**Exercise instructions**
Down to the last line, print the material below verbatim.

┄┄┄┄┄┄┄┄┄┄

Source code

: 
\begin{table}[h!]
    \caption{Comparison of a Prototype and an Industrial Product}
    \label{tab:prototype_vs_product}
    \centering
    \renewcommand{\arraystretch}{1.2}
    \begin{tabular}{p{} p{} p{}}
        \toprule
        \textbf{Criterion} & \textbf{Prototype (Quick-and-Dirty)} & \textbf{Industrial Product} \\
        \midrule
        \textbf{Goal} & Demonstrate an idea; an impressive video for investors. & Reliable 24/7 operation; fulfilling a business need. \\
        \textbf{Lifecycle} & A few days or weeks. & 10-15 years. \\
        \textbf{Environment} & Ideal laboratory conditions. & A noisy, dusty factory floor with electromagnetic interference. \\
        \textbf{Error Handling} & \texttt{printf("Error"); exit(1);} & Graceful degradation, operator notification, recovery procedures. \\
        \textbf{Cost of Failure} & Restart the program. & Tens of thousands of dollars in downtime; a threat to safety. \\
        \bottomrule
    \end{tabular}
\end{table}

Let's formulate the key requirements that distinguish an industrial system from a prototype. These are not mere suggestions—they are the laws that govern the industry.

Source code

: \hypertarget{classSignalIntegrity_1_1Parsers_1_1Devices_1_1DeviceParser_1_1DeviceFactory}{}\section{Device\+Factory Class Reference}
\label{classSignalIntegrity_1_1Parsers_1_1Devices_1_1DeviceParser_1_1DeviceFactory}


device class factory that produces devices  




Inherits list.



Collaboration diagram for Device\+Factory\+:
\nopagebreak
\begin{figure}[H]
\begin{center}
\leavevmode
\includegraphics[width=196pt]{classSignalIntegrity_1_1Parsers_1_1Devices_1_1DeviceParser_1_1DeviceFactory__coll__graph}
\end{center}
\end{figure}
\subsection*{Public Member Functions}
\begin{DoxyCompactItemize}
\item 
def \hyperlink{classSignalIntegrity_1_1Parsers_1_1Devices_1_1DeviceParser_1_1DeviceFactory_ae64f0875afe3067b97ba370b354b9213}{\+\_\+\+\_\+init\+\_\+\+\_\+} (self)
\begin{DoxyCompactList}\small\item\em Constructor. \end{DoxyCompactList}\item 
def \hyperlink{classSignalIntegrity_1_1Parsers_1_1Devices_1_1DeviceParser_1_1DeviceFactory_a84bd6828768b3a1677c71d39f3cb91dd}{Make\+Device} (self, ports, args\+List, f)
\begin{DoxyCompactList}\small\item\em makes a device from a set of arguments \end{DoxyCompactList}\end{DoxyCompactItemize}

┄┄┄┄┄┄┄┄┄┄

**Worked solution**
Source code

: 
\begin{table}[h!]
    \caption{Comparison of a Prototype and an Industrial Product}
    \label{tab:prototype_vs_product}
    \centering
    \renewcommand{\arraystretch}{1.2}
    \begin{tabular}{p{} p{} p{}}
        \toprule
        \textbf{Criterion} & \textbf{Prototype (Quick-and-Dirty)} & \textbf{Industrial Product} \\
        \midrule
        \textbf{Goal} & Demonstrate an idea; an impressive video for investors. & Reliable 24/7 operation; fulfilling a business need. \\
        \textbf{Lifecycle} & A few days or weeks. & 10-15 years. \\
        \textbf{Environment} & Ideal laboratory conditions. & A noisy, dusty factory floor with electromagnetic interference. \\
        \textbf{Error Handling} & \texttt{printf("Error"); exit(1);} & Graceful degradation, operator notification, recovery procedures. \\
        \textbf{Cost of Failure} & Restart the program. & Tens of thousands of dollars in downtime; a threat to safety. \\
        \bottomrule
    \end{tabular}
\end{table}

Let's formulate the key requirements that distinguish an industrial system from a prototype. These are not mere suggestions—they are the laws that govern the industry.

Source code

: \hypertarget{classSignalIntegrity_1_1Parsers_1_1Devices_1_1DeviceParser_1_1DeviceFactory}{}\section{Device\+Factory Class Reference}
\label{classSignalIntegrity_1_1Parsers_1_1Devices_1_1DeviceParser_1_1DeviceFactory}


device class factory that produces devices  




Inherits list.



Collaboration diagram for Device\+Factory\+:
\nopagebreak
\begin{figure}[H]
\begin{center}
\leavevmode
\includegraphics[width=196pt]{classSignalIntegrity_1_1Parsers_1_1Devices_1_1DeviceParser_1_1DeviceFactory__coll__graph}
\end{center}
\end{figure}
\subsection*{Public Member Functions}
\begin{DoxyCompactItemize}
\item 
def \hyperlink{classSignalIntegrity_1_1Parsers_1_1Devices_1_1DeviceParser_1_1DeviceFactory_ae64f0875afe3067b97ba370b354b9213}{\+\_\+\+\_\+init\+\_\+\+\_\+} (self)
\begin{DoxyCompactList}\small\item\em Constructor. \end{DoxyCompactList}\item 
def \hyperlink{classSignalIntegrity_1_1Parsers_1_1Devices_1_1DeviceParser_1_1DeviceFactory_a84bd6828768b3a1677c71d39f3cb91dd}{Make\+Device} (self, ports, args\+List, f)
\begin{DoxyCompactList}\small\item\em makes a device from a set of arguments \end{DoxyCompactList}\end{DoxyCompactItemize}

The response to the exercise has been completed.